The following post contains not just major spoilers for, but a review of, Rango (now in theaters). It also has middlin’ spoilers for a handful of Bugs Bunny cartoons, The Man Who Knew Too Little, and major spoilers for Galaxy Quest. (The point of the review is this: See Galaxy Quest instead.)
One of the important rules of the whole “Willing Suspension of Disbelief” for a great many narratives (that aren’t zany comedies, anyway) is that you follow the rules.
We, in the audience, can handle a bunny rabbit with a Flatbush accent. We can handle this bunny rabbit getting into a struggle of wills with a little person involved with organized crime pretending to be a baby. The second you have him fall in love with a normal, mute, stupid (no offense to pet rabbit companions, of course), Lepus Townsendii, you invite the audience to say “wait, what the heck is going on here?” In a universe with Bugs Bunny, the moment you introduce run-of-the-mill bunny rabbits, you have a need for a Bugs Bunny origin story. We can handle Bugs being a metaphor for the common man until we get shown “reality”.
When “Reality” enters the picture, Bugs ceases to be a metaphor for an archetype.
The archetype of the holy fool is usually a fun story. (You know, the village idiot who trips over a mound and it’s buried treasure, he falls down a well and finds a missing icon, he wanders into a castle and gives an old man a drink and heals a grievious wound.) The most recent version of this story that I’ve seen is The Man Who Knew Too Little. Now, this has always struck me as a very Russian archetype. When America gets its hands on it, there’s usually a brief argument around the writing table about “character growth” (the holy fool usually doesn’t grow as a character much, you see) and so there’s a tweak here, a tweak there, and you’ve got a brand new story: The Accidental Hero.

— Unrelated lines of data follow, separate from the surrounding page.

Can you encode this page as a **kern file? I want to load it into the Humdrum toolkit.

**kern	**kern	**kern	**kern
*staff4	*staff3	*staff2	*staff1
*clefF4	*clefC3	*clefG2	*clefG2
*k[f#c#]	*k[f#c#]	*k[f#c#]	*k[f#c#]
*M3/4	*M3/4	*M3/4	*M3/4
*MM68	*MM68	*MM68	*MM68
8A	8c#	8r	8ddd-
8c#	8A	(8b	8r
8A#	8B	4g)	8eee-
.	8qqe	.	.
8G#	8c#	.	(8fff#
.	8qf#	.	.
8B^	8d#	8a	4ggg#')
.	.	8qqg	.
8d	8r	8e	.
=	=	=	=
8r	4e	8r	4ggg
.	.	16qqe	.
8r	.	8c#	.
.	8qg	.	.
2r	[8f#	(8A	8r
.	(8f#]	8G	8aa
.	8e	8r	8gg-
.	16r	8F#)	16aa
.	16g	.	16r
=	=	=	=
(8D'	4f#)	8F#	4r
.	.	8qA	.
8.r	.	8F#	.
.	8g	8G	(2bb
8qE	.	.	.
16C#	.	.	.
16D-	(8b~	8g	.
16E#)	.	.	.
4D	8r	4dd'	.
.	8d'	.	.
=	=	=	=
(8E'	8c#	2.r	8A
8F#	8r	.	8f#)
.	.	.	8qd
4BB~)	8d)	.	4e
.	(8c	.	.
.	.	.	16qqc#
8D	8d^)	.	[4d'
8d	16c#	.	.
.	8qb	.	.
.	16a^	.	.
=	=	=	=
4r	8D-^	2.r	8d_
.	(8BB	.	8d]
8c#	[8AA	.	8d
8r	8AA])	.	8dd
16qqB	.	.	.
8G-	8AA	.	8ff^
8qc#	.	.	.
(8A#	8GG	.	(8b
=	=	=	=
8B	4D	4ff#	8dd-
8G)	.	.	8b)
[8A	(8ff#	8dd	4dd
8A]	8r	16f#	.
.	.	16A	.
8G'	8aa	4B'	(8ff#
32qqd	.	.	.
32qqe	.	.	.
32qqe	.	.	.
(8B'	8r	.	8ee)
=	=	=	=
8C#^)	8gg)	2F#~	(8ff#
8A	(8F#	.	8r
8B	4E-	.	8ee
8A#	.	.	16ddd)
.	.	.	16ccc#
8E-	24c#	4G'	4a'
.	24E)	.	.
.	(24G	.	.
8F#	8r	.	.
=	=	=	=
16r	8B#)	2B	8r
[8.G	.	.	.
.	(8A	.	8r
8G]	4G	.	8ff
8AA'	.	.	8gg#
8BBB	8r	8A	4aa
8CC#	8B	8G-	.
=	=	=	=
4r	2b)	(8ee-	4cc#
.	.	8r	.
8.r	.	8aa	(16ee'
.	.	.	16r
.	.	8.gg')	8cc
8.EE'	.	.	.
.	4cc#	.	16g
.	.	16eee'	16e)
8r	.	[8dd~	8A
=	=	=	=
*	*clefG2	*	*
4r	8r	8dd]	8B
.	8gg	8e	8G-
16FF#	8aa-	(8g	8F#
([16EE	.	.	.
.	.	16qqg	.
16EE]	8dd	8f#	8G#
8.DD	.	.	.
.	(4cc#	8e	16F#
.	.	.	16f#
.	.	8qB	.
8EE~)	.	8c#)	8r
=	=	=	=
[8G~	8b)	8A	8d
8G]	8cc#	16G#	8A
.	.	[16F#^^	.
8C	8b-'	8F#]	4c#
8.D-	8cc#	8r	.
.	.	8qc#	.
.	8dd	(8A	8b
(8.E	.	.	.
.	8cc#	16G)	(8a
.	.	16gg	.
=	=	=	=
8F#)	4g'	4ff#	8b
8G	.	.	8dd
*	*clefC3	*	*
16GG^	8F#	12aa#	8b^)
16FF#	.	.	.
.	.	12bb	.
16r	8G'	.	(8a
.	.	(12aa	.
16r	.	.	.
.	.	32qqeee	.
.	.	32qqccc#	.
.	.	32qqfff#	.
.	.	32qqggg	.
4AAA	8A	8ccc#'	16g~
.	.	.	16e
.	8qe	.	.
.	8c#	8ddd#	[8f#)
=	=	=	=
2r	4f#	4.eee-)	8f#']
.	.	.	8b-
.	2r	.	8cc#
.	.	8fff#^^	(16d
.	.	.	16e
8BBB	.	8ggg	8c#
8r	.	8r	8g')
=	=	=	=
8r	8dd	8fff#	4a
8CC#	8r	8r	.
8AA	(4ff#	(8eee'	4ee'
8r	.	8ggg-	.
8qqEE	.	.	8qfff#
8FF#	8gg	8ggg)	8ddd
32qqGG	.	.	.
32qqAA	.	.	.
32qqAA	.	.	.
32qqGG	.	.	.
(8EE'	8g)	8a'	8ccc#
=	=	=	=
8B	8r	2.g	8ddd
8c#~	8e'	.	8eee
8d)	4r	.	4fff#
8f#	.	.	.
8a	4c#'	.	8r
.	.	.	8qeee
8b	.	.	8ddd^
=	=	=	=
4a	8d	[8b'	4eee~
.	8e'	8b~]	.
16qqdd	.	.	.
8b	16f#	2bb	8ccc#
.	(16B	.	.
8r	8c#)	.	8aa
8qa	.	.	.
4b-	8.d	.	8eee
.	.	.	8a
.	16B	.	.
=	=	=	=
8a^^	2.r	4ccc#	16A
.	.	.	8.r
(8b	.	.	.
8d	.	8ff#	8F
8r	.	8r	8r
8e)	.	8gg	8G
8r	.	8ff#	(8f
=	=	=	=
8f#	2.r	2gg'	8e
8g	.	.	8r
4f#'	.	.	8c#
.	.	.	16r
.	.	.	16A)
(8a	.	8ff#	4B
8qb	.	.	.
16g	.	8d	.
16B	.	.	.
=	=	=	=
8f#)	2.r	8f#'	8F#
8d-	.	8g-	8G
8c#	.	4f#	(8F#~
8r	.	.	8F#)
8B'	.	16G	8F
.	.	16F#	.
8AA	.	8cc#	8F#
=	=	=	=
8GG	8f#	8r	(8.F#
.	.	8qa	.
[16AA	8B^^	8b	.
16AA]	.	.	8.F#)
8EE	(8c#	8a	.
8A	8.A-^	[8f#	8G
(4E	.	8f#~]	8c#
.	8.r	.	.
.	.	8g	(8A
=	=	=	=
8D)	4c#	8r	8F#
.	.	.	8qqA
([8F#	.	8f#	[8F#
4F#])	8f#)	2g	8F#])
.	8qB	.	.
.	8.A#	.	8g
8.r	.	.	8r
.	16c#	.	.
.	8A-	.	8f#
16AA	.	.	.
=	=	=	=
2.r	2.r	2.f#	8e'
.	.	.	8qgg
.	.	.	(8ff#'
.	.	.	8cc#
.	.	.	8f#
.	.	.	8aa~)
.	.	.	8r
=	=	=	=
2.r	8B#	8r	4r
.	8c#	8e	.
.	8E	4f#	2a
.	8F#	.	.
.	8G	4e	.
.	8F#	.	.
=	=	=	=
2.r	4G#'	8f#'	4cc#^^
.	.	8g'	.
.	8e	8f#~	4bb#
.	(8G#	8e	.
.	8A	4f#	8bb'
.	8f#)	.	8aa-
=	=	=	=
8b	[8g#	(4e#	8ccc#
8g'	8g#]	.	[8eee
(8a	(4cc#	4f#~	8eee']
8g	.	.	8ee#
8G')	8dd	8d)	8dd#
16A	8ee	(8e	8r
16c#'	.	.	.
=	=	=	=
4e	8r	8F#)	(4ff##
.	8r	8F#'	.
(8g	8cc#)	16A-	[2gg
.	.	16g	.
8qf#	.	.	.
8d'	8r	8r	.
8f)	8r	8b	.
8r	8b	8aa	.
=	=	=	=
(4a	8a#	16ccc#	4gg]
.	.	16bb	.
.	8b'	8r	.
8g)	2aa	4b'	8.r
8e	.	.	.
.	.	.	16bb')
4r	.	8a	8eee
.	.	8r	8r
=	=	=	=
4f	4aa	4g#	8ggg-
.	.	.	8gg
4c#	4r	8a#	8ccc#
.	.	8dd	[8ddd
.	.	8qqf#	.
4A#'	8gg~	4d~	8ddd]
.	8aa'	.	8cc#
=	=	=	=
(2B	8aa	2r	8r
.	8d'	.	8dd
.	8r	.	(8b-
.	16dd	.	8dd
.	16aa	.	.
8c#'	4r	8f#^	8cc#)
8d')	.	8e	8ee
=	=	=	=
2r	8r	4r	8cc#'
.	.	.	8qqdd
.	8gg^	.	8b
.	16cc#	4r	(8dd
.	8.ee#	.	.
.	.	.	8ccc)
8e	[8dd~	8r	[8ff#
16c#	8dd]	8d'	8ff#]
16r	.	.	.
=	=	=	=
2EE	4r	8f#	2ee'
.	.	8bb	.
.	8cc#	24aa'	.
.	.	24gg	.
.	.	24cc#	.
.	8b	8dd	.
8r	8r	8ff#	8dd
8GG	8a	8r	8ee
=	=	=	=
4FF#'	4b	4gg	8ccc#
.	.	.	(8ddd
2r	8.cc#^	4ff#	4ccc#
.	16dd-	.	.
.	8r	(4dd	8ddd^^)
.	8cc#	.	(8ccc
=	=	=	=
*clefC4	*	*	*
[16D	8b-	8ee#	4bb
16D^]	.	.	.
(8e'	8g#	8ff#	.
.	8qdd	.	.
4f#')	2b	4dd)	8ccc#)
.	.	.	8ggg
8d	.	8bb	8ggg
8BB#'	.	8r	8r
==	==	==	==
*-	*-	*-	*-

The Accidental Hero has a pretty decent formula. A normal, regular guy finds himself in a situation and bumbles and trips and causes a serendipitous accident that gets “the townsfolk” to say “golly! Our hero!” and, of course, the normal, regular guy likes the attention and presige and runs with it… until the moment where he gets nose to nose with a really big bad. The big bad makes the “hero” explain to the townsfolk that, no, he’s just a regular guy… the hero, broken, then has a short spiritual awakening where he realizes that he needs to be the Hero he was only pretending to be before.
Galaxy Quest did this *PERFECTLY*. Oh, my goodness, did it ever.
Which, finally, brings us to Rango.
Nobody ever says “well, the first 20 minutes of the movie were crappy but the last 70 minutes really made up for it!” The first 20 minutes are usually forgiven and folks are talking about the ending. If the last 20 minutes of a movie disappoint, however, this becomes something worth screaming about. So I want to say that I was *DELIGHTED* with the first half of this movie. I thought it was charming, funny, action-packed, and a wonderful example of the Accidental Hero genre.
It’s just that, in the second half, there are a number of things that go all pear-shaped.
In the first little bit (after a lovely moment with Ave Maria) we encounter a spiritual guide for Rango (the armadillo). There is a pretty decent speech discussing the importance of getting across to the other side. It’s a metaphor.
Which is all well and good! But remember the rules I hinted at in the first paragraph? Well, one of them is that metaphors have to remain metaphors. For example, if you have a Greek Chorus in your story, it has to be their job to yell stuff at the audience or at the main character. You can even have the main character hammer stuff out with the Greek Chorus. They can argue. What you *CAN’T* do is have the main character, oh, attack the big bad and have the Greek Chorus help. That’s not what the Greek Chorus *IS*. That’s not what it *DOES*. I suppose you could have this zany madcap story in which a Hero and his Greek Chorus goes around beating up big bads but that would, at the end of the day, be a fairly unsatisfying story that would raise more questions than it answers… much like Bugs Bunny hitting on a member of Lepus Townsendii would do.
Rango yanked me out of my willing suspension of disbelief in the third act. I can put up with themes I don’t agree with, inside-jokes that refer to previous movies made by the actors (preferable when this happens in the first scene to later scenes, of course), even the main character stealing a kiss from a woman he thinks is catatonic (creepy!), but don’t yank me out of the movie because the rules are too constraining.
All that to say: Everything that it did well was done better in Galaxy Quest (theme) or the various Pixar movies (animation). I’d suggest watching those instead if you haven’t seen them or even again if you have. Rango disappointed… which is too bad because I really, really enjoyed the first two acts.